- [What to work on]
List the lines of the entries as a numbered list, from the first line through the line that contains "Acessibilidade", and leave out blank lines.
*** Opening of Data shown ***
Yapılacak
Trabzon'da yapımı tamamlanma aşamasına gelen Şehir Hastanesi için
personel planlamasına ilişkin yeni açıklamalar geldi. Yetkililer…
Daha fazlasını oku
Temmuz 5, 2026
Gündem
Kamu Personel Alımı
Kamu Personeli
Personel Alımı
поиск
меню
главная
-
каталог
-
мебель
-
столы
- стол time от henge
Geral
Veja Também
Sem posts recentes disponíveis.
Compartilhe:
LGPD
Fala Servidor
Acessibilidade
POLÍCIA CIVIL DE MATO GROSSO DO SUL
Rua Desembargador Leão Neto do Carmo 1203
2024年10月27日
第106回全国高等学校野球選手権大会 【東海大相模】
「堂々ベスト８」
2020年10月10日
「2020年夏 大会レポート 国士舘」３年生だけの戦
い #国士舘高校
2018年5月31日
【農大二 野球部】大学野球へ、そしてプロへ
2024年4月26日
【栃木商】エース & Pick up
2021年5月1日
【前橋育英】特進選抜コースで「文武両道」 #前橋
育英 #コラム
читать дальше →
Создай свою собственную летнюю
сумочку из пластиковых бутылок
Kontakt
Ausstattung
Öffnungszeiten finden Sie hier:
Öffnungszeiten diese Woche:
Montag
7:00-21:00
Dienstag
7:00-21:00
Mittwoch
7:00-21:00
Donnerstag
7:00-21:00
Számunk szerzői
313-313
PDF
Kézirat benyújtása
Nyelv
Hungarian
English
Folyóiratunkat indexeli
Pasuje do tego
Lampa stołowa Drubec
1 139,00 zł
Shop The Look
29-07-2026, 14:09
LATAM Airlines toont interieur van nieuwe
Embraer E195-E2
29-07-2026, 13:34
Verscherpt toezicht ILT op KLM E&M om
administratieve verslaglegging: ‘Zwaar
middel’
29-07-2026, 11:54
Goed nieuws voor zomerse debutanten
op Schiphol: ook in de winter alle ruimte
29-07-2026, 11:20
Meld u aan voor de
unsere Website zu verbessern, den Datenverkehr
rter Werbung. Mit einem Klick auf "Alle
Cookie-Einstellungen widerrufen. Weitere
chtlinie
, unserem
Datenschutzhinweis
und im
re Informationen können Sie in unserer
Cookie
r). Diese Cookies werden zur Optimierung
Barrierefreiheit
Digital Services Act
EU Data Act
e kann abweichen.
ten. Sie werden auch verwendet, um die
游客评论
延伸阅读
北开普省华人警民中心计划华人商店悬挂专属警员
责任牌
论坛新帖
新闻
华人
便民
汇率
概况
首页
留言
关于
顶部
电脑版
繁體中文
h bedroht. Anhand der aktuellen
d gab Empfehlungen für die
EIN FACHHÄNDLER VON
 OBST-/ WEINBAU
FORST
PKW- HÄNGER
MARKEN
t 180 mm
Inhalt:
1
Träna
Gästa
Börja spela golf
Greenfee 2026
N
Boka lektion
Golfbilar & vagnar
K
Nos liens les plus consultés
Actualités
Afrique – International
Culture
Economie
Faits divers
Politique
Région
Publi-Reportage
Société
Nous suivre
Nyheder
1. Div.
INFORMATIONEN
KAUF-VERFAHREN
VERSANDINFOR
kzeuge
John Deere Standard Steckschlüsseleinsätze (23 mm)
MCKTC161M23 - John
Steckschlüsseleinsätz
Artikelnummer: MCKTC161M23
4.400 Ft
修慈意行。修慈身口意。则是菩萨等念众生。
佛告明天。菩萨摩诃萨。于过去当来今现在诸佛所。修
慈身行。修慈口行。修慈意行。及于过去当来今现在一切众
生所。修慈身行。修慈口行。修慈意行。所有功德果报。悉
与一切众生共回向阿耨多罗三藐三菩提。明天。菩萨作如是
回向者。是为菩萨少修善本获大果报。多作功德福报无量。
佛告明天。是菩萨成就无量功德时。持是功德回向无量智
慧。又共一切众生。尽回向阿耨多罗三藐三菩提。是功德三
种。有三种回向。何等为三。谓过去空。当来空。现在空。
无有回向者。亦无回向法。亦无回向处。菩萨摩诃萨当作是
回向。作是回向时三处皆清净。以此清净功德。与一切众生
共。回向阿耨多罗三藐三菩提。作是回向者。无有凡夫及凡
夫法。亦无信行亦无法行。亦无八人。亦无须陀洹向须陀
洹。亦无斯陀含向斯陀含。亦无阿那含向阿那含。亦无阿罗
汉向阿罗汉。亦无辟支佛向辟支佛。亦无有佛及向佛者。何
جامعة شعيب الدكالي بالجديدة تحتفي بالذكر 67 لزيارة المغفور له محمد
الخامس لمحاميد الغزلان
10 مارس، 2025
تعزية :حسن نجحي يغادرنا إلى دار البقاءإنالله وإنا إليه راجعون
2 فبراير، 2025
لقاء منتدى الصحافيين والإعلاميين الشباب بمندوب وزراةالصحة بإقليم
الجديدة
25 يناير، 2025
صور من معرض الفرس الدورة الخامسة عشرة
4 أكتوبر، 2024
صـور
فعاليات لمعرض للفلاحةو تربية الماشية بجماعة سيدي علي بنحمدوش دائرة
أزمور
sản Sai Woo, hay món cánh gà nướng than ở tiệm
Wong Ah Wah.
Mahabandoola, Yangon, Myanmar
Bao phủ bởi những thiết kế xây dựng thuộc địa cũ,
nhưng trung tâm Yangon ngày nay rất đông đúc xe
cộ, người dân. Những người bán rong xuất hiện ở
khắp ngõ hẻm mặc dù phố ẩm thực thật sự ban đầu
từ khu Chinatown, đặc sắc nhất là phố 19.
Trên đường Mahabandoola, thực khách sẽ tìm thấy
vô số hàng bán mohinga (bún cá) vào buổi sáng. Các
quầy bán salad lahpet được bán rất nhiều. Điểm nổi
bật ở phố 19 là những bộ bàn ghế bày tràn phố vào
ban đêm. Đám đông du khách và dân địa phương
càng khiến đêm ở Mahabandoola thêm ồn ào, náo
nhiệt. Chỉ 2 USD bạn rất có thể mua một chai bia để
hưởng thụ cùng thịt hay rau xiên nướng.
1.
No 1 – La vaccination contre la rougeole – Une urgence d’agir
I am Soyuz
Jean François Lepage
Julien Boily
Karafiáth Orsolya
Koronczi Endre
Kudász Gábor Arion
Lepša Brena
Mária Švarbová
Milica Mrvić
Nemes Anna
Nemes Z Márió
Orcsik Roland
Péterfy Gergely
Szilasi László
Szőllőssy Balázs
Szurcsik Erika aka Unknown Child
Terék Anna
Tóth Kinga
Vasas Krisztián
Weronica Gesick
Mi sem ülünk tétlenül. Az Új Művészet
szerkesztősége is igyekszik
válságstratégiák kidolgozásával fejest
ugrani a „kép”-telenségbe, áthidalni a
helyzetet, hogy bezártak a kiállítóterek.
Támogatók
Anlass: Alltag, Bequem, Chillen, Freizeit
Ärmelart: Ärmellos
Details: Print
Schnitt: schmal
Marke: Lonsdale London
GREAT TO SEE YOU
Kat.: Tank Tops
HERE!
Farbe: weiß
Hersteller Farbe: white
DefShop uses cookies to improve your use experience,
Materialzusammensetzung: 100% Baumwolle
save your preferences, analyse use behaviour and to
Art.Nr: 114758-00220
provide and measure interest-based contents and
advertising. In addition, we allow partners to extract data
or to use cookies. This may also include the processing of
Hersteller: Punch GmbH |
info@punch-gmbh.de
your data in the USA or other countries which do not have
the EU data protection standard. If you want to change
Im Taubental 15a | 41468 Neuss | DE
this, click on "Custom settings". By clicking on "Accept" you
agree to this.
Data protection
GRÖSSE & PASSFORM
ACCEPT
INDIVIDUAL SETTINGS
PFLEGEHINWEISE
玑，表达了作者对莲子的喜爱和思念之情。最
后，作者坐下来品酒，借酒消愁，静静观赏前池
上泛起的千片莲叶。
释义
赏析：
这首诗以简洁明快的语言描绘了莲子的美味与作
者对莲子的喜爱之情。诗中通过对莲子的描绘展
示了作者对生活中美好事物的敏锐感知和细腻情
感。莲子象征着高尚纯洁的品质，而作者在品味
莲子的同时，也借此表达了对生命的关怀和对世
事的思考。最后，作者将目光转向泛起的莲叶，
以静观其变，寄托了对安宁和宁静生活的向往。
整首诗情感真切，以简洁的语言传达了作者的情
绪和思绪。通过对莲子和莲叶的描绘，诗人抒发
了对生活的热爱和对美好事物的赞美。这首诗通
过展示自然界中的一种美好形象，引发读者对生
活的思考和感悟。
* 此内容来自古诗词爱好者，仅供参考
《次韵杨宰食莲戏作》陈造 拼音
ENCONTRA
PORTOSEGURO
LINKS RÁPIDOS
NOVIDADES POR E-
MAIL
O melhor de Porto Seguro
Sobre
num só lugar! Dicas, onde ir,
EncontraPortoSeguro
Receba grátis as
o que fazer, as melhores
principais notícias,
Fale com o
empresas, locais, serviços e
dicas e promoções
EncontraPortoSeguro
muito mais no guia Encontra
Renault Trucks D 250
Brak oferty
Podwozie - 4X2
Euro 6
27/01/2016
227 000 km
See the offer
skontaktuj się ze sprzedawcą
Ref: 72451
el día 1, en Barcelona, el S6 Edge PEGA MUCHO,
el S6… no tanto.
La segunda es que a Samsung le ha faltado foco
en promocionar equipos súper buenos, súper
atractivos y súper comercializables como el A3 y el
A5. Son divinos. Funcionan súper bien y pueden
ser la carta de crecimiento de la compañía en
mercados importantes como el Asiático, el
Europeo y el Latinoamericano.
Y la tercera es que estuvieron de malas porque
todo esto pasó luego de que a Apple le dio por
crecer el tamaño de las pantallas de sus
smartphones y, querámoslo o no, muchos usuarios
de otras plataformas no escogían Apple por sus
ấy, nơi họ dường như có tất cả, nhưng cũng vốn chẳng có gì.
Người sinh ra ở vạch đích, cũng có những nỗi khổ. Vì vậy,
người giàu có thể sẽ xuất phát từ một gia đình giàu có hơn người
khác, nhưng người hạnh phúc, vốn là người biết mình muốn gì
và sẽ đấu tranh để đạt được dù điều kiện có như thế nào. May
*** Close of Data shown ***
- [Task output]
1. Yapılacak
2. Trabzon'da yapımı tamamlanma aşamasına gelen Şehir Hastanesi için
3. personel planlamasına ilişkin yeni açıklamalar geldi. Yetkililer…
4. Daha fazlasını oku
5. Temmuz 5, 2026
6. Gündem
7. Kamu Personel Alımı
8. Kamu Personeli
9. Personel Alımı
10. поиск
11. меню
12. главная
13. -
14. каталог
15. -
16. мебель
17. -
18. столы
19. - стол time от henge
20. Geral
21. Veja Também
22. Sem posts recentes disponíveis.
23. Compartilhe:
24. LGPD
25. Fala Servidor
26. Acessibilidade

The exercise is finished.